(What to do)
Please count the lines in the listing below that contain the string "each", treating uppercase and lowercase as different, and reply with only that number.

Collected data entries
-*-*-

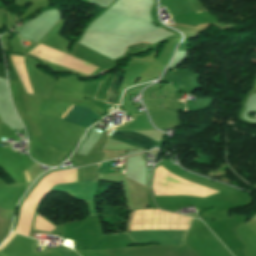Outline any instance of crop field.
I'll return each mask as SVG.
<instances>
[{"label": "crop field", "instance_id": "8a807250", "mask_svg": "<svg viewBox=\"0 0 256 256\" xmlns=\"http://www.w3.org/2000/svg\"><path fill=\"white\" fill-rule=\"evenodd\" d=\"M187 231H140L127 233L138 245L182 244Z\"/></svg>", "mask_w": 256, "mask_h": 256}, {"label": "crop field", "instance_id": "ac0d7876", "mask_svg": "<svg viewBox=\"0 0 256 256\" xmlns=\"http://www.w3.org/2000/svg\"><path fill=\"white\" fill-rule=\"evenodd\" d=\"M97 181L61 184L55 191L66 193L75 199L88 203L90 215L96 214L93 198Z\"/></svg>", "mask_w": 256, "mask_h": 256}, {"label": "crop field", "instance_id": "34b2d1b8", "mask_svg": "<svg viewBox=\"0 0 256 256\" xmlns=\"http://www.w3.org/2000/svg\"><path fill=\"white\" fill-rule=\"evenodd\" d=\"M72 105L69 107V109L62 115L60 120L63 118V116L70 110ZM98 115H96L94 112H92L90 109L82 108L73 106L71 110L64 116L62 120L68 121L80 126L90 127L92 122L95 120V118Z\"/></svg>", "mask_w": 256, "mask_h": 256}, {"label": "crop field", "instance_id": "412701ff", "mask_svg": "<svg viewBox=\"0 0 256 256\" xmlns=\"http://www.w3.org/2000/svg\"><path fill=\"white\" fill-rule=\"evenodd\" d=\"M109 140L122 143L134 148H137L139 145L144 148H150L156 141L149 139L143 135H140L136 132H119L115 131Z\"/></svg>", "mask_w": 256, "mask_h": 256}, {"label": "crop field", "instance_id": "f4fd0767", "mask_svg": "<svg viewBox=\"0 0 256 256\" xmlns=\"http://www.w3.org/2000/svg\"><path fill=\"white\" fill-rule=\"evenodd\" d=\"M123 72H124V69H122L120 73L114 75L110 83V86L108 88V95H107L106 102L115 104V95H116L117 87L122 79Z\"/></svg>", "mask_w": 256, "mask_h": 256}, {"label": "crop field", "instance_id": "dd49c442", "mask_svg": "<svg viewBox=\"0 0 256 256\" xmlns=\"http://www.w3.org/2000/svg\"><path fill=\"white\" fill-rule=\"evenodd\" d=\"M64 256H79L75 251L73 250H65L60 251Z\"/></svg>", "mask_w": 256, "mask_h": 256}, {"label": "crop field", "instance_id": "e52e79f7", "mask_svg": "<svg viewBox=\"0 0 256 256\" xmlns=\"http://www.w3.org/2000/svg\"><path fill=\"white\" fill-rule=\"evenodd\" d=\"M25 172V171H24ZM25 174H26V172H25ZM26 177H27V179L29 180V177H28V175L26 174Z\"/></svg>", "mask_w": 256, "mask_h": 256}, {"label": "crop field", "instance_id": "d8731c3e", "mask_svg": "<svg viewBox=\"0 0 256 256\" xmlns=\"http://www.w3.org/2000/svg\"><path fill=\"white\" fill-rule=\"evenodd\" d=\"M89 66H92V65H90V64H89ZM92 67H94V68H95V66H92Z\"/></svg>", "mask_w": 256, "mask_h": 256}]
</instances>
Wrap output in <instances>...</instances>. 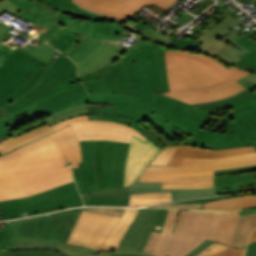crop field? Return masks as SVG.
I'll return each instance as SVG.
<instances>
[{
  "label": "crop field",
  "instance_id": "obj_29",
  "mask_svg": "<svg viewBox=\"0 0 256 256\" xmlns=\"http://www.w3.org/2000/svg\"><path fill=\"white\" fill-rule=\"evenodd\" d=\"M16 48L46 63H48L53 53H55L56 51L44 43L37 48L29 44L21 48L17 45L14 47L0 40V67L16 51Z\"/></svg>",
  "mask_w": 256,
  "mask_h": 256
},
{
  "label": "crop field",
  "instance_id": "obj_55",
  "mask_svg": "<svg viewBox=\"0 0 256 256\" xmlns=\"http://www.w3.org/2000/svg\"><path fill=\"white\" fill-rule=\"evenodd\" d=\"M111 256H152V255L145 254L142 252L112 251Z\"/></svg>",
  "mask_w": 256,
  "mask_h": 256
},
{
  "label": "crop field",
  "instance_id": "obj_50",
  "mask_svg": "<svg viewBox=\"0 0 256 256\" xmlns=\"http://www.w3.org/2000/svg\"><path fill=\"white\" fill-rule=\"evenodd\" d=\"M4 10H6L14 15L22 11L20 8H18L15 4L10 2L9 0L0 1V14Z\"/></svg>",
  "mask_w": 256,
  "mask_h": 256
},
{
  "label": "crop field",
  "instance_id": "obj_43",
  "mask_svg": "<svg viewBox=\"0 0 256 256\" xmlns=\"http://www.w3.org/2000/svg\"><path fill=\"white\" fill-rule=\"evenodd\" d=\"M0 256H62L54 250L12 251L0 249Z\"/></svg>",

-*-*-

(Exercise answer)
2